Exercise text ::
Westbrook’s outburst occurred at a professional sporting event, a place where society has unfortunately come to expect some amount of intemperate behavior. And the outburst at issue also wasn’t unprovoked. Again, Keisel admitted that Westbrook was responding to an initial statement from Keisel that could have been understood as a sexual if not homophobic slur. These details of course change the calculus as to whether Westbrook’s response was so outrageous or severe that it could support an emotional distress claim.
Pushing back, Keisel and Huff repeatedly assert that they felt physically threatened by Westbrook’s outburst. But when confronted with claims like these, a court must be capable of distinguishing between actual threats of violence and something that was merely profane posturing. Here as elsewhere, context is key.
As recognized by the district court, Westbrook’s outburst occurred “in the presence of security personnel and thousands of spectators,” and Westbrook was separated from Keisel and Huff by several rows of spectators. As also recognized by the district court, Keisel and Huff then “remained in the Arena to watch the rest of the game,” a choice that belies any suggestion that they really thought there was a “real risk that Westbrook would make good on his threat.”
Still seeking to find some solid footing for their suit, Keisel and Huff point to the power imbalance between them and Westbrook. From this, they suggest that Westbrook had implicitly threatened to evoke outrage against them through his “followers.” But Westbrook said nothing of the sort. Rather, what he said was “I’ll fuck you up.” While this was clearly a profane response to Keisel’s initial comments, it strains credulity to suggest that, with this statement alone, Westbrook was threatening to subsequently engage in an orchestrated campaign of public ridicule against this unnamed fan who had just taunted him from the stands.

Required tasks ::
[a] Using the passage on Westbrook's outburst, answer these:
(i) At what kind of event did the outburst occur?
(ii) What did Keisel and Huff do after the outburst, according to the district court?
(iii) What do Keisel and Huff suggest Westbrook implicitly threatened to do through his "followers"?
[b] Please carry on the passage on Westbrook's outburst, writing what follows its last sentence.

Information supplied ::
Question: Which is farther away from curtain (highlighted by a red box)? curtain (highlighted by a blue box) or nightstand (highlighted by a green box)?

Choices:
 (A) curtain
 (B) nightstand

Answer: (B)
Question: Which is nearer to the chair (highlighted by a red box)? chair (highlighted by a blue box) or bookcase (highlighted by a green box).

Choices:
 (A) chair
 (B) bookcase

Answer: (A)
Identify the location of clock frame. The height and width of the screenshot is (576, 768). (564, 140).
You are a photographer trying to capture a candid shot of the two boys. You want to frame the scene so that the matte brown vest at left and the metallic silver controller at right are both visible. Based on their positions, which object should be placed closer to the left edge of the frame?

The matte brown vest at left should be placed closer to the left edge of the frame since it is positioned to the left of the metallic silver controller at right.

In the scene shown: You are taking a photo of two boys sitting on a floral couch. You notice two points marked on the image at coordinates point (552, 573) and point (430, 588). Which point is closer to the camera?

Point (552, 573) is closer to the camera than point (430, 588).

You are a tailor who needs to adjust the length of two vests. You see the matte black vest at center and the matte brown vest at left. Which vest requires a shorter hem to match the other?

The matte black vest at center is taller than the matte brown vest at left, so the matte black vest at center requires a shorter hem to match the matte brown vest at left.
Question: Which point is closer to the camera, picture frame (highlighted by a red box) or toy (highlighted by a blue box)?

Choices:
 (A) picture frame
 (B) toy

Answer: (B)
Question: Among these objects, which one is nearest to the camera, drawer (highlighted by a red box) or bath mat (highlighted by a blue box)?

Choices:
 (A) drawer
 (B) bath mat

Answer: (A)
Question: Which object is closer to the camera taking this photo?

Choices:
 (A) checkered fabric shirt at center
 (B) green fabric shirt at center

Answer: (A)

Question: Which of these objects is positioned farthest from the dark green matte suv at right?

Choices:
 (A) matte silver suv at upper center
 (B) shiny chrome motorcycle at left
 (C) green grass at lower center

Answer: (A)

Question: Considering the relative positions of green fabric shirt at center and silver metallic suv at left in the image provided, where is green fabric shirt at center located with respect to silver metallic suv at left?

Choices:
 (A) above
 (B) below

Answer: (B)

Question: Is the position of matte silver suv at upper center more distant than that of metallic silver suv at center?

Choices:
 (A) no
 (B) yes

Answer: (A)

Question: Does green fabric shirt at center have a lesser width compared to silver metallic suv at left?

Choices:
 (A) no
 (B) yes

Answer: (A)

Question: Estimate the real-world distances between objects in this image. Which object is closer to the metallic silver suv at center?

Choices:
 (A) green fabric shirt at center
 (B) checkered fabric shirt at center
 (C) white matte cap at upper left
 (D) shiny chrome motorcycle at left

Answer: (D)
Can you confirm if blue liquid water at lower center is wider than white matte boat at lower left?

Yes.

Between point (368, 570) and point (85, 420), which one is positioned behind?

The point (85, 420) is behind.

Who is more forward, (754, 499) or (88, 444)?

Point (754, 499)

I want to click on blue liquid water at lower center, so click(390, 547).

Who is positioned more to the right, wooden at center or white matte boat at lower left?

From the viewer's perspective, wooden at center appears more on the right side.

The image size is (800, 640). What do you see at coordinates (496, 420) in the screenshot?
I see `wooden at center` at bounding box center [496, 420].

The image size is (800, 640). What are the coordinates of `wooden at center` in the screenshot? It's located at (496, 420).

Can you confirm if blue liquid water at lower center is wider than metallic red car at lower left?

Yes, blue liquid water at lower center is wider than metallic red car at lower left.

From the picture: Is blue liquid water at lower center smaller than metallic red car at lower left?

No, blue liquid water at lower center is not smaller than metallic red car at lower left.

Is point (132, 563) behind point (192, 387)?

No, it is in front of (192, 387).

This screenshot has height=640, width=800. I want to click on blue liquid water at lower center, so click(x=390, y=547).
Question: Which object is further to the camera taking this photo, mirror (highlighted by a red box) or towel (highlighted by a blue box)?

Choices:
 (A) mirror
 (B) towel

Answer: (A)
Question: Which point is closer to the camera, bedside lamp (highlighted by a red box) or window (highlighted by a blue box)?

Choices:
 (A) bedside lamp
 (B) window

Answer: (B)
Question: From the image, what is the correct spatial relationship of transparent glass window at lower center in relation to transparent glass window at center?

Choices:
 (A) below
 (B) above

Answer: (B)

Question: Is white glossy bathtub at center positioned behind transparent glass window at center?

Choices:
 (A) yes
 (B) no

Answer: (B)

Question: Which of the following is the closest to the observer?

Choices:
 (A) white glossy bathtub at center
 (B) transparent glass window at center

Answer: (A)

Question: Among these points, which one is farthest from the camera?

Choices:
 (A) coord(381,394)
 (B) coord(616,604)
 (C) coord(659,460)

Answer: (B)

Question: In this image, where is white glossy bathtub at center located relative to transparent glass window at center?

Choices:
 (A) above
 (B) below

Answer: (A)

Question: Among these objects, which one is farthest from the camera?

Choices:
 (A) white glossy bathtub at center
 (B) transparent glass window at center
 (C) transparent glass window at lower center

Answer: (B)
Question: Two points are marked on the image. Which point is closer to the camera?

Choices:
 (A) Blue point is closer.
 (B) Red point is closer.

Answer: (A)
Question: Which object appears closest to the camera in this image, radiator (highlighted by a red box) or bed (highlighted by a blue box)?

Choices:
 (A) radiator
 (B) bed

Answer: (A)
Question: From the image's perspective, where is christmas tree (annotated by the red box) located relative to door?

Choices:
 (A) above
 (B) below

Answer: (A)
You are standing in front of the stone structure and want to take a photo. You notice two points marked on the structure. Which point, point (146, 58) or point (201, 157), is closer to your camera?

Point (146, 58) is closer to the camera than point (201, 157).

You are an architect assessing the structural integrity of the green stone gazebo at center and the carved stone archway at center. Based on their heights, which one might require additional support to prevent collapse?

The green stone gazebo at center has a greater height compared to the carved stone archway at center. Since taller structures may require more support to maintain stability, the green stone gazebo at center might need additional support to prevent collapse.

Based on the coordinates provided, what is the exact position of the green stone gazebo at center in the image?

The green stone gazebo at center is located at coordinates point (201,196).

Exercise responses ::
[a]
(i) A professional sporting event.
(ii) They remained in the Arena to watch the rest of the game.
(iii) To evoke outrage against them.

[b]
[“][P]laintiffs must necessarily be expected and required to be hardened to a certain amount of rough language, and to occasional acts that are definitely inconsiderate and unkind. There is no occasion for the law to intervene in every case where someone’s feelings are hurt. There must still be freedom to express an unflattering opinion, and some safety valve must be left through which irascible tempers may blow off relatively harmless steam.[“] While this comment from the Restatement [of Torts] was directed at the “outrageousness” element of an intentional infliction of emotional distress claim, the sentiment has some natural bearing on the “severe” element of a negligent infliction claim as well. And it largely explains why the profane statements from Westbrook do not support the claims at issue.
We certainly don’t condone what Westbrook said. Sports and society alike would be better off without such language. And for that matter, the other fans who were sitting nearby deserved far better from both Westbrook and Keisel. These two adults could and should have found a way to disagree better.
But even so, under well-worn legal standards, we agree with the district court that Westbrook’s outburst could not support a claim for either intentional or negligent infliction of emotional distress.